But he was perhaps best remembered for his inquiry to free a young man from prison in a matricide case, starting with only the suspicions of the playwright Arthur Miller, who lived a few miles from the crime scene. “He said he thought that Peter Reilly could have murdered his mother, but he wondered how he could have done it without getting blood on his clothes,” Mr. Corry wrote in 1975. “The playwright said it bothered him.”
By then, the case was two years cold. Mr. Reilly had been convicted of killing his mother, Barbara Gibbons, in their Canaan, Conn., home on Sept. 28, 1973, though he insisted he had returned from a church meeting and found her body on the floor, the victim of a ferocious attack. Her head had been nearly severed, she had been stabbed repeatedly and both her legs and some ribs had been broken.
Under all-night grilling by state police detectives, he confessed, though he recanted the next day.
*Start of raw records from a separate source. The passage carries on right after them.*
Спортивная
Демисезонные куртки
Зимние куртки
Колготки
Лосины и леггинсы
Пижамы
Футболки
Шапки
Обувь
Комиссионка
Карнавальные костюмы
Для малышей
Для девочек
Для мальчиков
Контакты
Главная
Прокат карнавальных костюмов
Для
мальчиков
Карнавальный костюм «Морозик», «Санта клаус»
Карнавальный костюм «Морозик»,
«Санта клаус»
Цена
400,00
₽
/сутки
Ambiguities filled the trial — about Mr. Reilly’s movements on the night of the killing, the absence of a weapon or bloodstains on his clothing, and the timing of calls he made after finding the body.
A jury convicted him of manslaughter, and he was sentenced to six to 16 years in prison. The case was largely forgotten until Mr. Miller approached Mr. Corry, whose investigation found a crucial time discrepancy. A priest said Mr. Reilly had left the church at 9:40 p.m. for a six-mile drive home. His first call after finding the body, to a doctor, was received at 9:52 p.m.
A judge ruled that there could not have been enough time for Mr. Reilly to commit the murder and dispose of all the bloody evidence before the police arrived at 10:02 p.m. The charges were dropped, and Mr. Reilly was released. No one else was ever caught.
Another Corry investigation was set off by a 1982 literary dispute over the authenticity of books by Mr. Kosinski, a Polish-born novelist. After a Times Magazine piece by Barbara Gelb detailed his early life under Nazi and Communist governments in Poland and his American writing successes, The Village Voice published its own story. The paper alleged that he was a plagiarist in the pay of the C.I.A., that his plots had been stolen from Polish novels unknown in America and that hired “editors” had ghostwritten his books.
Mr. Corry responded with a 6,000-word article in the Arts and Leisure section, defending Mr. Kosinski. Mr. Corry contended that the allegations of plagiarism and of other nefarious activities were the product of a 15-year disinformation campaign by Polish Communist intelligence operatives, resulting from the novelist’s denunciations of Polish authorities for crushing the Solidarity movement.